_SELECTED EXCERPT_.
Yeah, yeah, I know. PASS ended two weeks ago. Well, not for me. The effects of 5 days of standing and walking and standing and walking took their toll on my post operative hip and I went down for the count. Finally things have calmed down and it is time to do what I should have done before.

Basically, this was quite a good conference, with lots of great connections made, and a chance to reconnect with what are becoming old friends after 10 years of attending. The effects of budget cuts were very apparent, with no volunteer gathering this year, far less snacks, etc. Luckily, one great thing about the Seattle location is that there are several places to get your own food including a Subway, and a pretty good Baja Mexican restaurant.

Next year, if there isn’t a gathering paid for by PASS, we need to do it anyhow. Bowling the year before was a lot of fun, and I would have happily dropped a Jackson or two to hang out and bowl or play pool before the conference.

I arrived on Sunday evening, still with plenty of stuff to do to get ready for the week. Ate some dinner at the Daily Grill, Paul Nielsen and I went back to the room we were sharing and continued prep for our Friday Post Con on database design. Biggest lesson learned that day, use your sinus meds when sharing a room. Apparently if not you snore a “bit”.

_EXERCISE_.
Return the passage of the PASS conference post word for word, beginning at the words "Yeah, yeah, I" and stopping after the words "Baja Mexican restaurant.".

_DATA_.
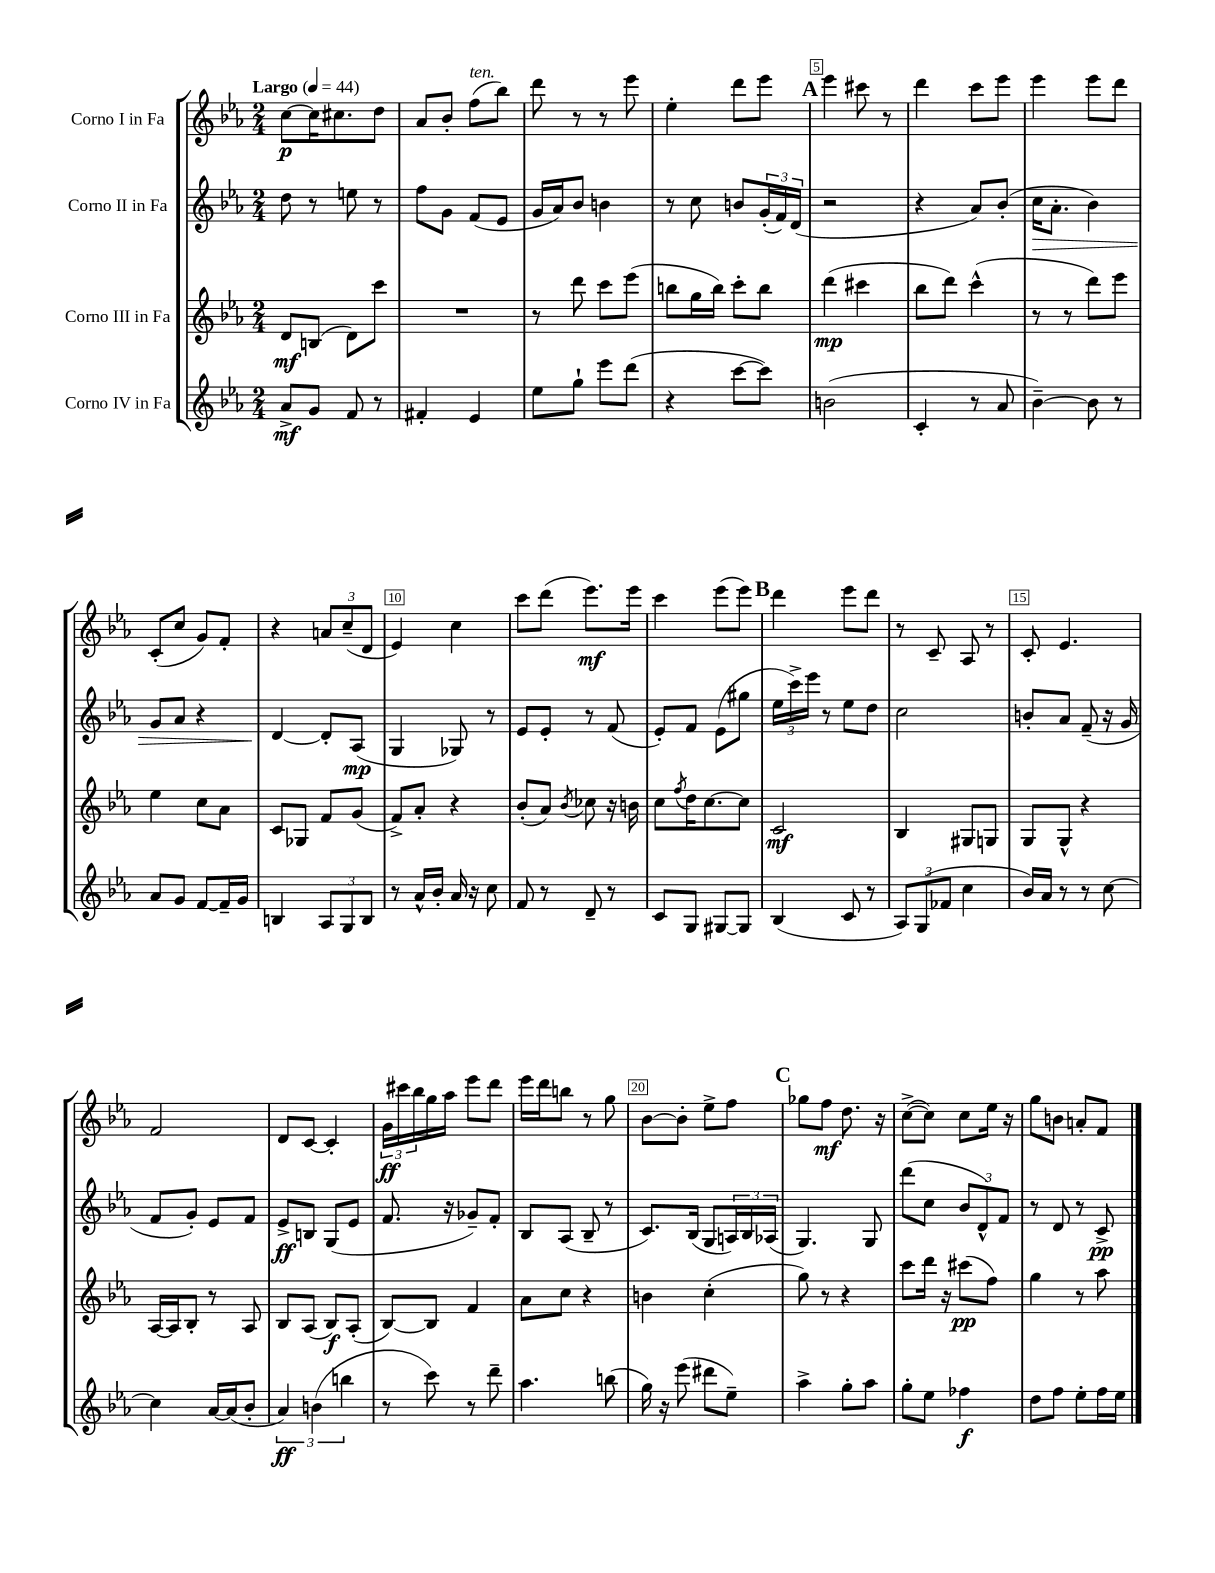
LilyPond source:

<<
\new StaffGroup <<
\new Staff = "s0" \with { instrumentName = "Corno I in Fa" } {
    \clef treble \key ees \major \numericTimeSignature \time 2/4 \tempo "Largo" 4 = 44
    c''8~\p c''16 cis''8. d''8 |
    aes'8 bes'8-. f''8^\markup { \italic "ten." }( bes''8) |
    d'''8 r8 r8 ees'''8 |
    ees''4-. d'''8 ees'''8 |
    \mark \markup { \bold "A" } ees'''4 cis'''8 r8 |
    d'''4 c'''8 ees'''8 |
    ees'''4 ees'''8 d'''8 |
    c'8-.( c''8 g'8) f'8-. |
    r4 \tuplet 3/2 { a'8 c''8--( d'8 } |
    ees'4) c''4 |
    c'''8 d'''8( ees'''8.\mf) ees'''16 |
    c'''4 ees'''8( ees'''8) |
    \mark \markup { \bold "B" } d'''4 ees'''8 d'''8 |
    r8 c'8-- aes8 r8 |
    c'8-. ees'4. |
    f'2 |
    d'8 c'8~ c'4-. |
    \tuplet 3/2 { g'16\ff cis'''16 bes''16 } g''16 aes''16 ees'''8 d'''8 |
    ees'''16 d'''16 b''8 r8 g''8 |
    bes'8~ bes'8-. ees''8-> f''8 |
    \mark \markup { \bold "C" } ges''8 f''8\mf d''8. r16 |
    c''8~->( c''8) c''8 ees''16 r16 |
    g''8 b'8 a'8-. f'8 \bar "|." |
}
\new Staff = "s1" \with { instrumentName = "Corno II in Fa" } {
    \clef treble \key ees \major \numericTimeSignature \time 2/4
    d''8 r8 e''8 r8 |
    f''8 g'8 f'8( ees'8 |
    g'16 aes'16) bes'8 b'4 |
    r8 c''8 b'8 \tuplet 3/2 { g'16-.( f'16) d'16( } |
    \mark \markup { \bold "A" } r2 |
    r4 aes'8) bes'8-.( |
    c''16\> aes'8.-. bes'4) |
    g'8 aes'8 r4 |
    d'4~\! d'8-. aes8\mp( |
    g4 ges8) r8 |
    ees'8 ees'8-. r8 f'8( |
    ees'8-.) f'8 ees'8( gis''8 |
    \mark \markup { \bold "B" } \tuplet 3/2 { ees''16 c'''16->) ees'''16 } r8 ees''8 d''8 |
    c''2 |
    b'8-. aes'8 f'8--( r16 g'16 |
    f'8 g'8-.) ees'8 f'8 |
    ees'8->\ff b8 g8( ees'8 |
    f'8. r16 ges'8--) f'8-. |
    bes8 aes8( bes8-- r8 |
    c'8.) bes16( g8 \tuplet 3/2 { a16) bes16 aes16( } |
    \mark \markup { \bold "C" } g4.) g8 |
    d'''8( c''8 \tuplet 3/2 { bes'8 d'8-^) f'8 } |
    r8 d'8 r8 c'8->\pp \bar "|." |
}
\new Staff = "s2" \with { instrumentName = "Corno III in Fa" } {
    \clef treble \key ees \major \numericTimeSignature \time 2/4
    d'8\mf b8( d'8) c'''8 |
    R2 |
    r8 d'''8 c'''8 ees'''8( |
    b''8 g''16 b''16) c'''8-. b''8 |
    \mark \markup { \bold "A" } d'''4\mp( cis'''4 |
    bes''8 d'''8) c'''4-^( |
    r8 r8 d'''8) ees'''8 |
    ees''4 c''8 aes'8 |
    c'8 ges8 f'8 g'8( |
    f'8->) aes'8-. r4 |
    bes'8-.( aes'8) \acciaccatura { bes'8 } ces''8 r16 b'16 |
    c''8 \acciaccatura { f''8 } d''16 c''8.~ c''8 |
    \mark \markup { \bold "B" } c'2\mf |
    bes4 gis8 g8 |
    g8 g8-^ r4 |
    aes16~ aes16 bes8-. r8 aes8 |
    bes8 aes8( bes8\f) aes8-.( |
    bes8~) bes8 f'4 |
    aes'8 c''8 r4 |
    b'4 c''4-.( |
    \mark \markup { \bold "C" } g''8) r8 r4 |
    c'''8 d'''16 r16 cis'''8\pp( f''8) |
    g''4 r8 aes''8 \bar "|." |
}
\new Staff = "s3" \with { instrumentName = "Corno IV in Fa" } {
    \clef treble \key ees \major \numericTimeSignature \time 2/4
    aes'8->\mf g'8 f'8 r8 |
    fis'4-. ees'4 |
    ees''8 g''8-! ees'''8 d'''8( |
    r4 c'''8~ c'''8) |
    \mark \markup { \bold "A" } b'2( |
    c'4-. r8 aes'8 |
    bes'4~--) bes'8 r8 |
    aes'8 g'8 f'8~ f'16-- g'16 |
    b4 \tuplet 3/2 { aes8 g8 b8 } |
    r8 aes'16-^ bes'16-. aes'16 r16 c''8 |
    f'8 r8 d'8-- r8 |
    c'8 g8 gis8~ gis8 |
    \mark \markup { \bold "B" } bes4( c'8 r8 |
    \tuplet 3/2 { aes8) g8( fes'8 } c''4 |
    bes'16) aes'16 r8 r8 c''8~ |
    c''4 aes'16~ aes'16( bes'8-. |
    \tuplet 3/2 { aes'4\ff) b'4( b''4 } |
    r8 c'''8) r8 d'''8-- |
    aes''4. b''8( |
    g''16) r16 ees'''8( dis'''8 ees''8--) |
    \mark \markup { \bold "C" } aes''4-> g''8-. aes''8 |
    g''8-. ees''8 fes''4\f |
    d''8 f''8 ees''8-. f''16 ees''16 \bar "|." |
}
>>
>>
\layout { \context { \Score \override BarNumber.break-visibility = ##(#f #t #t) barNumberVisibility = #(every-nth-bar-number-visible 5) \override BarNumber.stencil = #(make-stencil-boxer 0.1 0.3 ly:text-interface::print) } }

_TASK ANSWER_.
Yeah, yeah, I know. PASS ended two weeks ago. Well, not for me. The effects of 5 days of standing and walking and standing and walking took their toll on my post operative hip and I went down for the count. Finally things have calmed down and it is time to do what I should have done before.

Basically, this was quite a good conference, with lots of great connections made, and a chance to reconnect with what are becoming old friends after 10 years of attending. The effects of budget cuts were very apparent, with no volunteer gathering this year, far less snacks, etc. Luckily, one great thing about the Seattle location is that there are several places to get your own food including a Subway, and a pretty good Baja Mexican restaurant.